- _Exercise instructions_
**1.** Write out the part of the passage on eco-extremism from "The eco-extremists of" up to and including "whim. My whim.".
**2.** In the passage on eco-extremism, which actors does Jose Vigoa name in his quoted remarks? Give all of them.

The eco-extremists of course learned this from criminality. In one work on casino-robber Jose Vigoa, they point out the one instance where Vigoa’s crew had to kill a security guard. The guard was a young trigger happy man who had watched way too many cops and robbers movies, and decided to play the hero at the wrong place and at the wrong time. Vigoa summarized his thoughts on the incident as follows:

I don’t want to kill nobody in my robberies. I didn’t want to kill the guards at the shopping center. But after the Desert Inn, I realize that every American has to be a cowboy. I call this the hero bullshit. You gotta be John Wayne and Mel Gibson and Bruce Willis, and you do stupid things and force me to do what I do, which is not stupid at all because to survive I will blow your fucking brains out. I will send you on the train to hell on a whim. My whim.

To the anarchist, that sounds a lot like authority. The world should be such that their act of showing up should lead to a near instant consensus regarding the necessity of an action, especially if explicit moral guidelines from the Anarchist Rule Book are followed: no killing, no sexualized violence, no theft from people who don’t “deserve” it, etc. etc. Property damage is okay because property can be replaced but human lives cannot. Don’t cause unnecessary suffering. Only target people who are oppressors, etc. etc. If only reality was that neat. If only all bus drivers were class conscious (although most Marxists would reject burning a bus as petit-bourgeois adventurism but that is neither here nor there, is it?)

Ironically, the psychological drive that the anarchist counts on that would make the average person resist the boss or cop is the same drive that makes them resist the Molotov cocktail-wielding anarchist who demands that they do one thing or the other in any given situation. You can object to this point all you want, but people don’t like to be told what to do, even by people who don’t like telling other people what to do.

People will defend property to the death, because they know on what side their bread is buttered. Say that bus driver read into the pure anarchist hearts of those kids that night and saw they wanted to burn his bus for good reasons. What about the next week when common criminals come on just to rob him and the rest of the people on the bus? Is he allowed to fight back then? Is he supposed to just expect that anyone who gets on his bus with hoods has the best of intentions, and all they want is to burn the vehicle that he drives, that’s it? Who in their right mind would want to work in those conditions? How are people not supposed to be unnerved by that? They’re supposed to just “trust you”? Why? Who the hell are you?

- _Information_
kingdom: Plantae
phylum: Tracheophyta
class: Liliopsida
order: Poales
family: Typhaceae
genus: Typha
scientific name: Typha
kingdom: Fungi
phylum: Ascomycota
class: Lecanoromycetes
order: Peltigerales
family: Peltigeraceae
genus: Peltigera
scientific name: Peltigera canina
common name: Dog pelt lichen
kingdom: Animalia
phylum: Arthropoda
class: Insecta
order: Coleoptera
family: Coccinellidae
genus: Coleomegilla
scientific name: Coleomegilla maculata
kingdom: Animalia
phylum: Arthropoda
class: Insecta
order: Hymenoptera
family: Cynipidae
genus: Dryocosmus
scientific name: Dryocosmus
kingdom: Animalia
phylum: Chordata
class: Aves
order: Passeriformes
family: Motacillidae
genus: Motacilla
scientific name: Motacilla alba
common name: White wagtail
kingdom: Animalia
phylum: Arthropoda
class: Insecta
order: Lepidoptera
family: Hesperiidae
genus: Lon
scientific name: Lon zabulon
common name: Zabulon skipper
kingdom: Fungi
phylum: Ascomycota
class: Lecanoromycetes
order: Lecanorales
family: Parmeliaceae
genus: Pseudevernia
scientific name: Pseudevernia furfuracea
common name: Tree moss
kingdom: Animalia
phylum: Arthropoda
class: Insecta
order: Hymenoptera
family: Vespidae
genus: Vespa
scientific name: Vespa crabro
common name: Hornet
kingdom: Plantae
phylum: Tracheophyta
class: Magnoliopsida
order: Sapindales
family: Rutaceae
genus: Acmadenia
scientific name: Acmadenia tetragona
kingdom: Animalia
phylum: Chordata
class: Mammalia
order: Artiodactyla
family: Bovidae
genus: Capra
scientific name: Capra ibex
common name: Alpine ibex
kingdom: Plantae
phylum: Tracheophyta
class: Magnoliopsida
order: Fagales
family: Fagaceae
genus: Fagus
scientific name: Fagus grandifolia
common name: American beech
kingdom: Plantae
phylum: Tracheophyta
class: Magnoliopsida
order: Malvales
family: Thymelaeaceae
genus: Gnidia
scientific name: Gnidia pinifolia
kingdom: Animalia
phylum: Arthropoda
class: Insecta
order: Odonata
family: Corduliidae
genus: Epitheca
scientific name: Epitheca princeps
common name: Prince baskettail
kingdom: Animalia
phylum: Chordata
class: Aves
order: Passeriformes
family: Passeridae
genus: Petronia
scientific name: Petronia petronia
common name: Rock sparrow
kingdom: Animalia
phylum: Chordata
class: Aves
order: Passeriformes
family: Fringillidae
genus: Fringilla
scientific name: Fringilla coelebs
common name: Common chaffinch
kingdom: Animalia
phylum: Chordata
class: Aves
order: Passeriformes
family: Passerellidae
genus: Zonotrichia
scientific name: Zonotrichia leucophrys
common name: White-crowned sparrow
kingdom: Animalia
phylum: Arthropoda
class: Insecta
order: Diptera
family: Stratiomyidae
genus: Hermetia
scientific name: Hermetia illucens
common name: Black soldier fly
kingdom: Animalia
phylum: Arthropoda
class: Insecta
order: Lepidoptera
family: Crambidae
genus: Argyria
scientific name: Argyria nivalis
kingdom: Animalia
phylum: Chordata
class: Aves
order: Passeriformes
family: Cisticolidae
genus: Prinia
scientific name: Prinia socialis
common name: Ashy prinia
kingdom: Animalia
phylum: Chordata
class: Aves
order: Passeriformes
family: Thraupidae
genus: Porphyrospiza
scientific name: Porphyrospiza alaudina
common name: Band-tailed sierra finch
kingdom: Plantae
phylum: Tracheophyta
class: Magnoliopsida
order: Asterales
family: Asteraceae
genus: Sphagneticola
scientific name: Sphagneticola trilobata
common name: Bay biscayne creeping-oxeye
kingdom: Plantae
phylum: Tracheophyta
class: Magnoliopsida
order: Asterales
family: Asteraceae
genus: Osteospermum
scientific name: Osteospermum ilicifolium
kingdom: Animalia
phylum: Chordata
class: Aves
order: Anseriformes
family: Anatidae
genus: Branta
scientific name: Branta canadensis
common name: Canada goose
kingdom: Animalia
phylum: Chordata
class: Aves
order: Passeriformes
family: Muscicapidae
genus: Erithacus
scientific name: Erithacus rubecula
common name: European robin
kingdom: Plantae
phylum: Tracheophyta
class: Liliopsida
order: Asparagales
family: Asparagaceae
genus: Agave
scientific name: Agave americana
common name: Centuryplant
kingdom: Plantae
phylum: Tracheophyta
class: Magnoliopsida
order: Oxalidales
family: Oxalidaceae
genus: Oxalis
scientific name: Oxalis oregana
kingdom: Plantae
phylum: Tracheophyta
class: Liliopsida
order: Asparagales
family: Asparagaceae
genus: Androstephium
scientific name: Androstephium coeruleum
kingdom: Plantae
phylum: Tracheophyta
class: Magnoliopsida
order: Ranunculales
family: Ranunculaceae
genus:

- _Answers provided_
**1.**
The eco-extremists of course learned this from criminality. In one work on casino-robber Jose Vigoa, they point out the one instance where Vigoa’s crew had to kill a security guard. The guard was a young trigger happy man who had watched way too many cops and robbers movies, and decided to play the hero at the wrong place and at the wrong time. Vigoa summarized his thoughts on the incident as follows:

I don’t want to kill nobody in my robberies. I didn’t want to kill the guards at the shopping center. But after the Desert Inn, I realize that every American has to be a cowboy. I call this the hero bullshit. You gotta be John Wayne and Mel Gibson and Bruce Willis, and you do stupid things and force me to do what I do, which is not stupid at all because to survive I will blow your fucking brains out. I will send you on the train to hell on a whim. My whim.

**2.** John Wayne, Mel Gibson, Bruce Willis